Video: U.S. Navy Develops DAVD Head-Up Display for Divers
 
By Stelios Kanavakis - Senior Defence Analyst
The US Navy’s Naval Surface Warfare Centre Panama City Division (NSWC PCD) is planning to equip divers with a technology previously met only in aircraft. The new system is called Divers Augmented Vision Display (DAVD) will network frogmen while operating beneath the surface.
     
The US Navy’s Naval Surface Warfare Centre Panama City Division (NSWC PCD) is planning to equip divers with a technology previously met only in aircraft. The new system is called Divers Augmented Vision Display (DAVD) will network frogmen while operating beneath the surface. Naval Surface Warfare Center Panama City Division (NSWC PCD) lead engineer/senior electrical engineer William Hughes III demonstrates the Divers Augmented Vision Display (DVAD) during a lab simulation. U.S. Navy Photo by Richard Manley
     
According to the US Navy, DAVD is a high-resolution, see-through, head-up display, embedded inside a diving helmet and powered on or off by the user. The information depicted on the display includes real-time view of the diver’s location, text messages, diagrams, photographs or even augmented reality videos. The user has also the option to reposition the information on different parts of the display.
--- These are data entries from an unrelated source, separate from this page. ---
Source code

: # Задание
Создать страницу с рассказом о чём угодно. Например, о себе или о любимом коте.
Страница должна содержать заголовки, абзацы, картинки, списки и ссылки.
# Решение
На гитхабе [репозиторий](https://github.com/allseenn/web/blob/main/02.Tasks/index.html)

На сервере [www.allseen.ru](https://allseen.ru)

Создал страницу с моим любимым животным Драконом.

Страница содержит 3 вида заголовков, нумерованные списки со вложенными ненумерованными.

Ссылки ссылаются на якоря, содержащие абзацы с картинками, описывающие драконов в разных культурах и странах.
This technology allows divers to carry out their mission with an increased situational awareness and accuracy, thus more effectively and safely. The system can serve different kinds of missions, such as ship husbandry, salvage operations or underwater construction, both in the military and the civilian sectors.
     
Diver Augmented Vision Display (DAVD). US Navy video
     
Dennis Gallagher, Underwater Systems Development Project Engineer at NSWC PCD said “by building this HUD directly inside the dive helmet instead of attaching a display on the outside, it can provide a capability similar to something from an ‘Ironman’ movie. You have everything you visually need right there within the helmet.”

DAVD has already been presented to divers from across the Navy, as part of their engagement to make it better suited to their needs. The engineers are currently in phase two of the project. That is designing the components of the helmet and full-face masks, before October’s in-water tests. Following that, the third phase, which will take place in 2017, will expand the tests to make the final improvements and allow the various dive commands to use it extensively, before finally fielding it for operational use.

Similar technologies are currently under development, according to the Strategic Plan for 2011-2025 of the Naval Sea Systems Command. New sensors are being designed, such as miniaturized high-resolution sonar and enhanced underwater video systems. These would allow divers to have a picture of their environment even with zero visibility.